Start of DATA RECORDS

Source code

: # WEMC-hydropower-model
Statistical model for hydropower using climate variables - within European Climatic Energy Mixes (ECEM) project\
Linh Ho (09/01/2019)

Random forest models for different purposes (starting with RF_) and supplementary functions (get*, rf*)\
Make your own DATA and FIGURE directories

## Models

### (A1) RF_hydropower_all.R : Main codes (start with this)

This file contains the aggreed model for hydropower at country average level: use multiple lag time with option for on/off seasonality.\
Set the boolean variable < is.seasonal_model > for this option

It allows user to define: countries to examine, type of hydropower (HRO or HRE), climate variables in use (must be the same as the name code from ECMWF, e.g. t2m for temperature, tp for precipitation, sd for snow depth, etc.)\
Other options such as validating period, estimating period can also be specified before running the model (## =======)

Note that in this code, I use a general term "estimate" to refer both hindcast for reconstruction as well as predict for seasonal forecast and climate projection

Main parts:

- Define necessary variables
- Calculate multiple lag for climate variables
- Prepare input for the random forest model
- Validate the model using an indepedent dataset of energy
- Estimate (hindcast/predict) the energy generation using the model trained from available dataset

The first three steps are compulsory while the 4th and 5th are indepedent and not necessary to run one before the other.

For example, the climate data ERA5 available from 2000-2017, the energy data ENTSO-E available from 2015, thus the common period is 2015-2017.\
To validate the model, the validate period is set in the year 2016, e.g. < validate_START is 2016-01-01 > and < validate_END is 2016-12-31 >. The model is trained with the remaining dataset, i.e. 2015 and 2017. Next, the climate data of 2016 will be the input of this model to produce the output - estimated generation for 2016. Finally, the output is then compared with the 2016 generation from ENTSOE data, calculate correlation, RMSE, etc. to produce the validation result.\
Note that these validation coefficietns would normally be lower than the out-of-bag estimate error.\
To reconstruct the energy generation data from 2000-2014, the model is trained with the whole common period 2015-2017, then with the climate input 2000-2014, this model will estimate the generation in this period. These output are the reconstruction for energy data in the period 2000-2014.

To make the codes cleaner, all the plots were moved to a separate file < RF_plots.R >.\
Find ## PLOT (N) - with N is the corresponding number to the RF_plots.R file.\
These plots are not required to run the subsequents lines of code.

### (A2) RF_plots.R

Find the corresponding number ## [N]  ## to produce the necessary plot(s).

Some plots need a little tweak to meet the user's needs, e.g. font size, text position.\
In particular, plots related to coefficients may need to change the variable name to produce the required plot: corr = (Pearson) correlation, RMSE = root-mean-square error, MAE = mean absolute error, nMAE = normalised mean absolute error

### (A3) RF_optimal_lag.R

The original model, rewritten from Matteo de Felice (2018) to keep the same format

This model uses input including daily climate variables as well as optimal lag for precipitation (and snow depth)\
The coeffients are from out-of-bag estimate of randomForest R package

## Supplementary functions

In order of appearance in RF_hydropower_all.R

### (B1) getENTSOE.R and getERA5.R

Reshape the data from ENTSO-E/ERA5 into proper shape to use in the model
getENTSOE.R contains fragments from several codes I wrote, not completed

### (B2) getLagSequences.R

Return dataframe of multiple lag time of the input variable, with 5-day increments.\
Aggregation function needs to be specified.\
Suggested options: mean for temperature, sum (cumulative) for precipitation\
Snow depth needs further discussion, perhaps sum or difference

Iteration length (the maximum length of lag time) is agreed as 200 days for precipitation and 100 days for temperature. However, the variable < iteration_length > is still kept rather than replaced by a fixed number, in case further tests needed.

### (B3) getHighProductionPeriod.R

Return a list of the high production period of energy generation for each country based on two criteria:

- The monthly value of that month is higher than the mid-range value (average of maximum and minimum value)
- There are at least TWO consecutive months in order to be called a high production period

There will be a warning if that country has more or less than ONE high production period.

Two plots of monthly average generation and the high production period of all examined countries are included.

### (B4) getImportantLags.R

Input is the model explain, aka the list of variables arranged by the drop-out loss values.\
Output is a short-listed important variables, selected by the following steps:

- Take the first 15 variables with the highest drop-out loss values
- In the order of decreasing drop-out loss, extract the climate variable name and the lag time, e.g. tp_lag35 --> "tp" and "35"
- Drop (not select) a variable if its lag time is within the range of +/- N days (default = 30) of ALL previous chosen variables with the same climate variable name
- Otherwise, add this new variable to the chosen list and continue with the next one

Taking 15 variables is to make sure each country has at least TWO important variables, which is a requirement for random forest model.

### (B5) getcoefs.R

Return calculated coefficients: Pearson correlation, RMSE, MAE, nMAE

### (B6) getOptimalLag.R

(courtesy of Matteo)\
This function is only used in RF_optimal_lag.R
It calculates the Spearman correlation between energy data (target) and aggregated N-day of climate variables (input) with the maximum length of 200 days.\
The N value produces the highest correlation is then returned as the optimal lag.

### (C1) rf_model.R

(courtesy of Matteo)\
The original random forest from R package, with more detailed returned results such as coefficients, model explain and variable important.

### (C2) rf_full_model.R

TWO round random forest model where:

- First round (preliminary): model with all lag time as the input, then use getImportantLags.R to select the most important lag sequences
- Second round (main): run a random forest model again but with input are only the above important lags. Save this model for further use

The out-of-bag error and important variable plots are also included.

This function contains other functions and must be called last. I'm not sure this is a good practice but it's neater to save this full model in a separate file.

End of DATA RECORDS
Start of DATA RECORDS

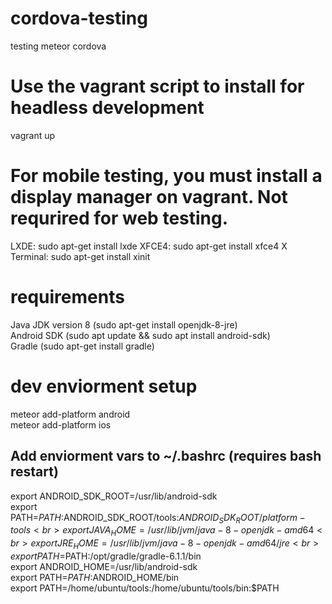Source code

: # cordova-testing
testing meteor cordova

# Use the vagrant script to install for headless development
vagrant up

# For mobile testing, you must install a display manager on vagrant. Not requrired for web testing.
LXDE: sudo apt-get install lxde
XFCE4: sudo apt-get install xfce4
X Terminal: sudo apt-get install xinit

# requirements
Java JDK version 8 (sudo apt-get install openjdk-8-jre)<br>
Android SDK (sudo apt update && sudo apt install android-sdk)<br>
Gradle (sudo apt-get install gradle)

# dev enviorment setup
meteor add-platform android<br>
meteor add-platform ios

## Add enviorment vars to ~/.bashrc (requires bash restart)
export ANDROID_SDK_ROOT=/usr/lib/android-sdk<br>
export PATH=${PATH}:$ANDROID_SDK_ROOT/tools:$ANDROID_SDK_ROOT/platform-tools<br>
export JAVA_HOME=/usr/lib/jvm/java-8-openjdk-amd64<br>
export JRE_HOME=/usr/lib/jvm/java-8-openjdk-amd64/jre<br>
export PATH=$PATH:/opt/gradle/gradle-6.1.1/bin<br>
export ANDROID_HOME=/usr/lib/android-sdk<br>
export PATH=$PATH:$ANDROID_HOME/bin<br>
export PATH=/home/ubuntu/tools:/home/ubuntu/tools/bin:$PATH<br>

End of DATA RECORDS

PROBLEM REQUIREMENTS: Pick out every line in the items above that contains the word "functions", and copy each one in full. Treat uppercase and lowercase as different.

ANSWER FOR THE TASK:
Random forest models for different purposes (starting with RF_) and supplementary functions (get*, rf*)\
## Supplementary functions
This function contains other functions and must be called last. I'm not sure this is a good practice but it's neater to save this full model in a separate file.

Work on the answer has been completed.